Murchison was born on Edisto Island, and raised in Lee County, South Carolina,[1] the daughter of Hugh Roderick Murchison and Lucia Landrum Murchison. Her father was a Presbyterian minister and chaplain of the University of South Carolina.[2] She graduated from Agnes Scott College in 1922,[3] and earned a master's degree in social service at Johns Hopkins University.[4][5] Her graduate thesis was a study of policies concerning juvenile gonorrhea patients in Baltimore.[6]

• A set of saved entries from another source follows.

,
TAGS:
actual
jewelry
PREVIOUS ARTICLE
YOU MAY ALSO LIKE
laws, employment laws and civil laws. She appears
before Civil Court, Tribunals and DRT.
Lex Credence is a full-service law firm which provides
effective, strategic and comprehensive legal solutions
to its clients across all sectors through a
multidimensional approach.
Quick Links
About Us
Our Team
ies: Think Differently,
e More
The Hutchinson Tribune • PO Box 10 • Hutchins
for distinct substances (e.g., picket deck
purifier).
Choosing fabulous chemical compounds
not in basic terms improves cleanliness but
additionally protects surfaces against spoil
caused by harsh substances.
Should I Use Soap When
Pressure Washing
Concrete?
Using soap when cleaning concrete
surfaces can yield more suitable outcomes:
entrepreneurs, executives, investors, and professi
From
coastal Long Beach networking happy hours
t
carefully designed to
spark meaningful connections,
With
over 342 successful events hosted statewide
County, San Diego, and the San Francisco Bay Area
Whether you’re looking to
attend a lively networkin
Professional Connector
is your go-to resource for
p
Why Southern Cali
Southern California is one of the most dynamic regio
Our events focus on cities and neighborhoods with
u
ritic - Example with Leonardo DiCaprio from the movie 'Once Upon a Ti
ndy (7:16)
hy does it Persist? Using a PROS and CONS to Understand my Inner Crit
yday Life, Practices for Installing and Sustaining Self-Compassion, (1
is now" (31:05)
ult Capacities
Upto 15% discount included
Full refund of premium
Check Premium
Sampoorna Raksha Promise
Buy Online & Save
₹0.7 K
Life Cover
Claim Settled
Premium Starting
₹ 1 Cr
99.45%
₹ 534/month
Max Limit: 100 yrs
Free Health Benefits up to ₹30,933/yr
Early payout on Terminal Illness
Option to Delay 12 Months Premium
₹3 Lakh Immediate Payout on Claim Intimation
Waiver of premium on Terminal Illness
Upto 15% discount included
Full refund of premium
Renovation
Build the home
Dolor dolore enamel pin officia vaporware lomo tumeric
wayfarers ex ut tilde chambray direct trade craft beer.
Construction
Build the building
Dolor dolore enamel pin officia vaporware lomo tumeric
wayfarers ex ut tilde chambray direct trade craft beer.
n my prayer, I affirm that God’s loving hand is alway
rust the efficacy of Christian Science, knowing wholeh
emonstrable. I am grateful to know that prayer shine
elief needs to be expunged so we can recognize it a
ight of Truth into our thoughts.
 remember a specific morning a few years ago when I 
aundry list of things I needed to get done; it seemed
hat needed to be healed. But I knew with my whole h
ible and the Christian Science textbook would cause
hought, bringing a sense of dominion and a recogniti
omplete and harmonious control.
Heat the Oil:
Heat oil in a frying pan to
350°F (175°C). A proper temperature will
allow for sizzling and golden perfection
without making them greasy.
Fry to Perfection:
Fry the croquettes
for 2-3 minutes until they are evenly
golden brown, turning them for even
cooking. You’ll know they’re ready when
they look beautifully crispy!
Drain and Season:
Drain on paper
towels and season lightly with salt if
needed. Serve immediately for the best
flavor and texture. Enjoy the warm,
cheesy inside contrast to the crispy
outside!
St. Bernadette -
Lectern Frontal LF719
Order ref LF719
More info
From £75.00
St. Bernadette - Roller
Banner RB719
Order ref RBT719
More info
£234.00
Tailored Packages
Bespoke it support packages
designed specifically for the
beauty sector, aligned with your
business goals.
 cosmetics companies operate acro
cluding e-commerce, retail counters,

Murchison was a social worker at the Children's Hospital in Washington, D.C., and a member of the Child Welfare Committee of the Council of Social Agencies in the District of Columbia in the 1930s. In 1937 and 1938, representing the Association of the Junior Leagues of America, she served on the planning committee of a conference on Better Care for Mothers and Babies, held in Washington, D.C.[7] In 1931, she addressed the Washington chapter of the National Association of Social Workers, saying "the medical social worker sees the patient not merely as an isolated unfortunate person occupying a hospital bed but as a member belonging to a family or community group that is altered because of sickness."[8]
Murchison was active in Altrusa, and president of the Columbia, South Carolina, chapter in the mid-1940s.[9] She was an officer of the Columbia Hearing Society in the 1950s.[10][11] She was president of the South Carolina Public Health Association in 1965.[4][12] She was a South Carolina delegate to two White House Conferences on Children and Youth, in 1950 and 1960.[4]
In 1955, Murchison received an Award of Merit from the South Carolina Mental Health Association. In 1966, she was honored by the National Association of Social Workers for her career in the field.[1] In 1973, she was honored with the James A. Hayne Award from the South Carolina Public Health Association.[4]
Murchison died in 1983, at the age of 82, in Lexington, South Carolina.[4] There is an annual Lucia Murchison Public Health Social Work Conference named in her memory.